Never had a Martin Custom Shop guitar that I didn't like
or wish I had it back because I foolishly traded it away!!
I think Custom Shop started in 1979.
Yup.
My brother bought a '79 custom D-28 that was notably better than any other 28 from the 1970s I ever played.
It was stamped D-28C, something neither of us had seen before, and no one knew what the C stood for.
He traded a 1970 D-28 and a pile o'cash for it, mostly to get rid of the 70; it was a real dud, but was one of the very last that had a Brazilian rosewood body. The 70's wood made it an especially pretty guitar, but it was nothing but a show-horse with no legs under it.

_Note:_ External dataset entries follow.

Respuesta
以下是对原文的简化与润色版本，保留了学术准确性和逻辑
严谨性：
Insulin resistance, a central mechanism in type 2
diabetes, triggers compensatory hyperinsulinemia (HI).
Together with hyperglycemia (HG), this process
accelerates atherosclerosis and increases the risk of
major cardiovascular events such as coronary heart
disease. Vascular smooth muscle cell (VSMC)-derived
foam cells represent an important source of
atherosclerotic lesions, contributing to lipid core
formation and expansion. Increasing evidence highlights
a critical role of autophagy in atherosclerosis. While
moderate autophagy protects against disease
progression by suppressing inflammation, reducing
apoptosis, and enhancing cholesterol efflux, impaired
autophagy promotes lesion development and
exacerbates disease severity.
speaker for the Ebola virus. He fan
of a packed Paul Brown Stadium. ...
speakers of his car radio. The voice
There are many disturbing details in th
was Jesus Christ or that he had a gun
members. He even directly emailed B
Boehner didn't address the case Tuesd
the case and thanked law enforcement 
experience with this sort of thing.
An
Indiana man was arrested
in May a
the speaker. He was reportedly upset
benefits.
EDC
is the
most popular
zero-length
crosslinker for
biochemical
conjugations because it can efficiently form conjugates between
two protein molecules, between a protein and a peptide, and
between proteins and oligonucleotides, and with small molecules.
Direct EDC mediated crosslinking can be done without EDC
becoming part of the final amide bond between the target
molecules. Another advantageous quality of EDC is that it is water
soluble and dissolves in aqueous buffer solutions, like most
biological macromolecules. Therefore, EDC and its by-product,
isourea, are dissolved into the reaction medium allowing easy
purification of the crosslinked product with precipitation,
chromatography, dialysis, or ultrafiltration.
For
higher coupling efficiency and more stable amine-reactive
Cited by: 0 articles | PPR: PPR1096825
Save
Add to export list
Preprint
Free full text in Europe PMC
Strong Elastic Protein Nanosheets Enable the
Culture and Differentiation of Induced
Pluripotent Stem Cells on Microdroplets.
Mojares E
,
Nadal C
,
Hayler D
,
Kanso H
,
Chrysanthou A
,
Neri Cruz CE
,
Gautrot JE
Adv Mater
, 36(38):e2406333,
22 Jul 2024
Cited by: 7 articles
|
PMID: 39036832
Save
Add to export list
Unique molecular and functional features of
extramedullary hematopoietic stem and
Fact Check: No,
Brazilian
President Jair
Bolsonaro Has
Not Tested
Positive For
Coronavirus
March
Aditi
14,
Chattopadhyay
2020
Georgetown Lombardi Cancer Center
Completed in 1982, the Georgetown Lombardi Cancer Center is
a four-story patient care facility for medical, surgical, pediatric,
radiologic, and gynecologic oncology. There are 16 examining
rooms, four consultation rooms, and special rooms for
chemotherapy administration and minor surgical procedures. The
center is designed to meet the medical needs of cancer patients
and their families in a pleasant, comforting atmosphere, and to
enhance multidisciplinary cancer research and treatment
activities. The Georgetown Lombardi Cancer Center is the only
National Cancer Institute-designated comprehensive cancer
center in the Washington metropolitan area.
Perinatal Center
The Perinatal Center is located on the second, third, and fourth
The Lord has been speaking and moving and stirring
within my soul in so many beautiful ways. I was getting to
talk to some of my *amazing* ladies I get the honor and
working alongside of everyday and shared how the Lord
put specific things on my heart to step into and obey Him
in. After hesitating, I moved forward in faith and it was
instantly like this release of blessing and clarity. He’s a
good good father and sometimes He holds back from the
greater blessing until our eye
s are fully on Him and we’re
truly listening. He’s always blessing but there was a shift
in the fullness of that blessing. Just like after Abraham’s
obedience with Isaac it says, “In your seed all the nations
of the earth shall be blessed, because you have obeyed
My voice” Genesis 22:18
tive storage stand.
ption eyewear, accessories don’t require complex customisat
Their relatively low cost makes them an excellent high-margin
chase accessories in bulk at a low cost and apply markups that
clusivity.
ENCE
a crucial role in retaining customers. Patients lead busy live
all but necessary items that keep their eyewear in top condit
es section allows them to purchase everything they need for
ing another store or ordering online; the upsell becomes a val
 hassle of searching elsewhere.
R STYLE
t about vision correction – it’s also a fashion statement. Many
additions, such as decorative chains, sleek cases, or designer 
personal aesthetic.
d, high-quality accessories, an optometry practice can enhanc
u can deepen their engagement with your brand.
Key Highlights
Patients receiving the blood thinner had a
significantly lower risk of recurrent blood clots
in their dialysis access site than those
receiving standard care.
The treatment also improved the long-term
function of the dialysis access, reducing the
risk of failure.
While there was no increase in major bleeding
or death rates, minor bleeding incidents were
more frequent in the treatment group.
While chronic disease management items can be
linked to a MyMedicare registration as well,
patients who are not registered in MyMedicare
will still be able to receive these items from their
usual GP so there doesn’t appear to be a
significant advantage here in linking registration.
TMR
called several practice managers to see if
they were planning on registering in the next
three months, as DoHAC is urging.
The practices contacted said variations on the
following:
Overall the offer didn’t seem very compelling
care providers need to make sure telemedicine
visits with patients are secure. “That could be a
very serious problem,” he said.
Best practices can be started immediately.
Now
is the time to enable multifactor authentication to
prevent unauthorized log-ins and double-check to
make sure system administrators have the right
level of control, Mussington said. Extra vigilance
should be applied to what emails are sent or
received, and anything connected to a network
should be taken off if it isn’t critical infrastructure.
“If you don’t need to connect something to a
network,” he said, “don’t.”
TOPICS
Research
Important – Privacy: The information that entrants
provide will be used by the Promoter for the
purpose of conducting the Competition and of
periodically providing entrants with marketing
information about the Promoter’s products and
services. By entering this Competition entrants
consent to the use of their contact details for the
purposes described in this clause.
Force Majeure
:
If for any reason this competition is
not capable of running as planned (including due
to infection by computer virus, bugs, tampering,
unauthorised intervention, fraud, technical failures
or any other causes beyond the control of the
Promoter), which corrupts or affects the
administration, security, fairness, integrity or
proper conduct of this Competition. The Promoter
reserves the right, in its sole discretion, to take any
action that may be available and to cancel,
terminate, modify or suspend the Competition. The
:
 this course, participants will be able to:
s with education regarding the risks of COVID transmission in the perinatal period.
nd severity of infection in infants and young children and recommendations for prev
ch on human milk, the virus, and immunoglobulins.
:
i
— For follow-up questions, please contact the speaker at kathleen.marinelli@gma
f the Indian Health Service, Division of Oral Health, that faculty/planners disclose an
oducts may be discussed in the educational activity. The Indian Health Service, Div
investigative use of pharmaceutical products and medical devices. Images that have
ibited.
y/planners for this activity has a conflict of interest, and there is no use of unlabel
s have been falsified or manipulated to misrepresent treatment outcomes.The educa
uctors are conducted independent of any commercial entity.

Unfortunately, he only had the D-28C for a few years. It was stolen out of his travel trailer when he was unloading the trailer after a road trip. He got some insurance money, but he still misses that guitar, as do I.
That era- 1970 to 1977- was one of Martin's worst. The company expanded drastically, purchasing the Vega banjo company and the Swedish Levin guitar works, and Martin attempted to get into the solid-body electric guitars in a serious way.
All of that expansion failed. The Levin workers were all highly unionized (like everything else in Sweden), while the Martin management was adamantly anti-union. The Levin guitars were intended to be Martin's equivalent to the Gibson/Epiphone marriage, but it never worked out.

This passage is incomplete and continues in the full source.